I gave a talk at a Non-Alcoholic Booze school this past week at a local bar. Yes, that’s right, our little non-alcoholic industry is so happening right now that bars that do monthly booze schools to teach their patrons about the finer points of mescal, merlots or marzens, now have schools to teach their patrons about NA drinks.
Pinch us, we’re dreaming. And welcome to Dry January.
Or is it?
I asked the crowd of patrons, people obviously interested in NA brews and cocktails, since they had forked over $15 to be here at NA booze school, how many are doing Dry January?
I would’ve thought half, maybe?
No one. Not only were they not doing Dry January they were proudly drinking their way through the month.

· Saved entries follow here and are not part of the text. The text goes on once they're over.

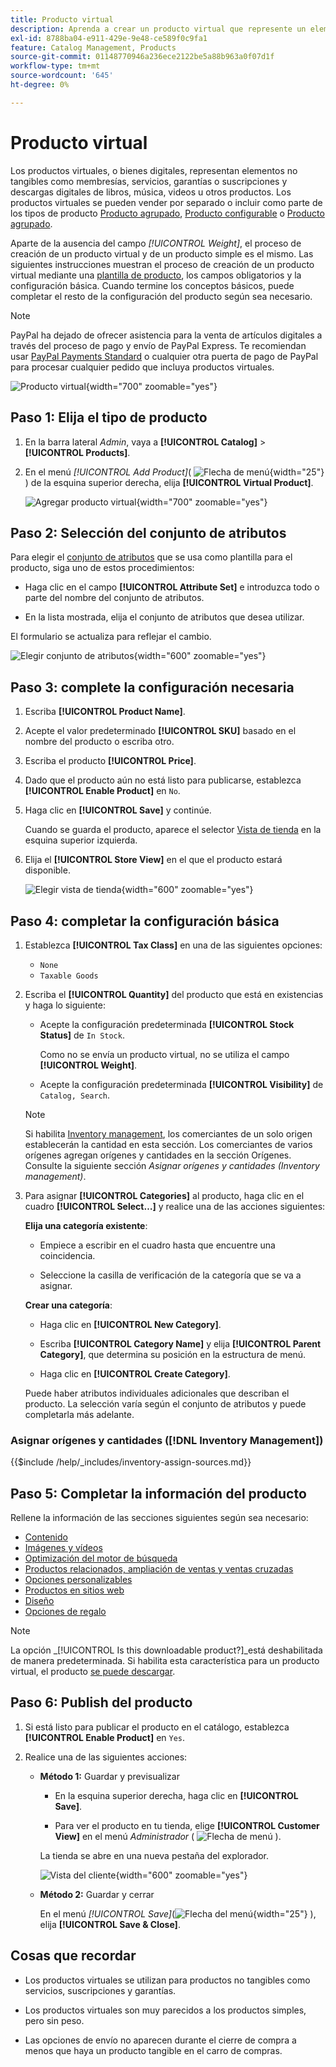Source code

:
 ```yaml
---
title: Producto virtual
description: Aprenda a crear un producto virtual que represente un elemento no tangible, como una suscripción, un servicio, una garantía o una suscripción.
exl-id: 8788ba04-e911-429e-9e48-ce589f0c9fa1
feature: Catalog Management, Products
source-git-commit: 01148770946a236ece2122be5a88b963a0f07d1f
workflow-type: tm+mt
source-wordcount: '645'
ht-degree: 0%

---
```


# Producto virtual

Los productos virtuales, o bienes digitales, representan elementos no tangibles como membresías, servicios, garantías o suscripciones y descargas digitales de libros, música, videos u otros productos. Los productos virtuales se pueden vender por separado o incluir como parte de los tipos de producto [Producto agrupado](product-create-grouped.md), [Producto configurable](product-create-configurable.md) o [Producto agrupado](product-create-bundle.md).

Aparte de la ausencia del campo _[!UICONTROL Weight]_, el proceso de creación de un producto virtual y de un producto simple es el mismo. Las siguientes instrucciones muestran el proceso de creación de un producto virtual mediante una [plantilla de producto](attribute-sets.md), los campos obligatorios y la configuración básica. Cuando termine los conceptos básicos, puede completar el resto de la configuración del producto según sea necesario.

>[!NOTE]
>
>PayPal ha dejado de ofrecer asistencia para la venta de artículos digitales a través del proceso de pago y envío de PayPal Express. Te recomiendan usar [PayPal Payments Standard](../stores-purchase/paypal-payments-standard.md) o cualquier otra puerta de pago de PayPal para procesar cualquier pedido que incluya productos virtuales.

![Producto virtual](./assets/product-virtual-membership.png){width="700" zoomable="yes"}

## Paso 1: Elija el tipo de producto

1. En la barra lateral _Admin_, vaya a **[!UICONTROL Catalog]** > **[!UICONTROL Products]**.

1. En el menú _[!UICONTROL Add Product]_( ![Flecha de menú](../assets/icon-menu-down-arrow-red.png){width="25"} ) de la esquina superior derecha, elija **[!UICONTROL Virtual Product]**.

   ![Agregar producto virtual](./assets/product-add-virtual.png){width="700" zoomable="yes"}

## Paso 2: Selección del conjunto de atributos

Para elegir el [conjunto de atributos](attribute-sets.md) que se usa como plantilla para el producto, siga uno de estos procedimientos:

- Haga clic en el campo **[!UICONTROL Attribute Set]** e introduzca todo o parte del nombre del conjunto de atributos.

- En la lista mostrada, elija el conjunto de atributos que desea utilizar.

El formulario se actualiza para reflejar el cambio.

![Elegir conjunto de atributos](./assets/product-create-choose-attribute-set.png){width="600" zoomable="yes"}

## Paso 3: complete la configuración necesaria

1. Escriba **[!UICONTROL Product Name]**.

1. Acepte el valor predeterminado **[!UICONTROL SKU]** basado en el nombre del producto o escriba otro.

1. Escriba el producto **[!UICONTROL Price]**.

1. Dado que el producto aún no está listo para publicarse, establezca **[!UICONTROL Enable Product]** en `No`.

1. Haga clic en **[!UICONTROL Save]** y continúe.

   Cuando se guarda el producto, aparece el selector [Vista de tienda](introduction.md#product-scope) en la esquina superior izquierda.

1. Elija el **[!UICONTROL Store View]** en el que el producto estará disponible.

   ![Elegir vista de tienda](./assets/product-create-store-view-choose.png){width="600" zoomable="yes"}

## Paso 4: completar la configuración básica

1. Establezca **[!UICONTROL Tax Class]** en una de las siguientes opciones:

   - `None`
   - `Taxable Goods`

1. Escriba el **[!UICONTROL Quantity]** del producto que está en existencias y haga lo siguiente:

   - Acepte la configuración predeterminada **[!UICONTROL Stock Status]** de `In Stock`.

     Como no se envía un producto virtual, no se utiliza el campo **[!UICONTROL Weight]**.

   - Acepte la configuración predeterminada **[!UICONTROL Visibility]** de `Catalog, Search`.

   >[!NOTE]
   >
   >Si habilita [Inventory management](../inventory-management/introduction.md), los comerciantes de un solo origen establecerán la cantidad en esta sección. Los comerciantes de varios orígenes agregan orígenes y cantidades en la sección Orígenes. Consulte la siguiente sección _Asignar orígenes y cantidades (Inventory management)_.

1. Para asignar **[!UICONTROL Categories]** al producto, haga clic en el cuadro **[!UICONTROL Select…]** y realice una de las acciones siguientes:

   **Elija una categoría existente**:

   - Empiece a escribir en el cuadro hasta que encuentre una coincidencia.

   - Seleccione la casilla de verificación de la categoría que se va a asignar.

   **Crear una categoría**:

   - Haga clic en **[!UICONTROL New Category]**.

   - Escriba **[!UICONTROL Category Name]** y elija **[!UICONTROL Parent Category]**, que determina su posición en la estructura de menú.

   - Haga clic en **[!UICONTROL Create Category]**.

   Puede haber atributos individuales adicionales que describan el producto. La selección varía según el conjunto de atributos y puede completarla más adelante.

### Asignar orígenes y cantidades ([!DNL Inventory Management])

{{$include /help/_includes/inventory-assign-sources.md}}

## Paso 5: Completar la información del producto

Rellene la información de las secciones siguientes según sea necesario:

- [Contenido](product-content.md)
- [Imágenes y vídeos](product-images-and-video.md)
- [Optimización del motor de búsqueda](product-search-engine-optimization.md)
- [Productos relacionados, ampliación de ventas y ventas cruzadas](related-products-up-sells-cross-sells.md)
- [Opciones personalizables](settings-advanced-custom-options.md)
- [Productos en sitios web](settings-basic-websites.md)
- [Diseño](settings-advanced-design.md)
- [Opciones de regalo](product-gift-options.md)

>[!NOTE]
>
>La opción _[!UICONTROL Is this downloadable product?]_está deshabilitada de manera predeterminada. Si habilita esta característica para un producto virtual, el producto [se puede descargar](product-create-downloadable.md#downloadable-product).

## Paso 6: Publish del producto

1. Si está listo para publicar el producto en el catálogo, establezca **[!UICONTROL Enable Product]** en `Yes`.

1. Realice una de las siguientes acciones:

   - **Método 1:** Guardar y previsualizar

      - En la esquina superior derecha, haga clic en **[!UICONTROL Save]**.

      - Para ver el producto en tu tienda, elige **[!UICONTROL Customer View]** en el menú _Administrador_ ( ![Flecha de menú](../assets/icon-menu-down-arrow-black.png) ).

     La tienda se abre en una nueva pestaña del explorador.

     ![Vista del cliente](./assets/product-admin-customer-view.png){width="600" zoomable="yes"}

   - **Método 2:** Guardar y cerrar

     En el menú _[!UICONTROL Save]_(![Flecha del menú](../assets/icon-menu-down-arrow-red.png){width="25"} ), elija **[!UICONTROL Save & Close]**.

## Cosas que recordar

- Los productos virtuales se utilizan para productos no tangibles como servicios, suscripciones y garantías.

- Los productos virtuales son muy parecidos a los productos simples, pero sin peso.

- Las opciones de envío no aparecen durante el cierre de compra a menos que haya un producto tangible en el carro de compras.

So, I asked, how many are trying to cut back or maybe drink less this month?
Everyone raised their hands.
Welcome to Damp January.
For purists like me, people who are fulltime non-alcoholics, it’s easy to poo-poo those who try to have their dry cake and eat it too. If we were a meme we would be giving you Damp Januarys a perplexed catface double take look. Whah?!
And yet, I LOVE Damp January! Because Damp is on the front lines of the battle. Damp is me up on that wall, staring out at the legions of booze lovers, people who love to drink. You want me on that wall -- you need me on that wall!
For many, Dry January is a terrifying, incomprehensible, and immediate trigger to defensive positions. What are we going to drink during the playoffs?There’s nothing to do BUT go to bars!!
Damp January is a warm bunny layup.
All you gotta do is mix WellBeing Beers in! And everyone at the NA booze school was learning all the benefits of mixing us in. Extended sessions, less hungover because of proper hydration, and the ability to maintain the perfect buzz. (Also, many in the audience were partaking in cannabis and were awakened to the beauty of a delicious NA IPA with their carefully choreographed THC high vs a clumsy high abv beverage that turns that high to shit)
Damp January is our way in. It’s the infiltration process behind enemy lines! Once a drinker starts the night out with an Intentional IPA and finishes it with a Victory Wheat with Electrolytes they’re not going back.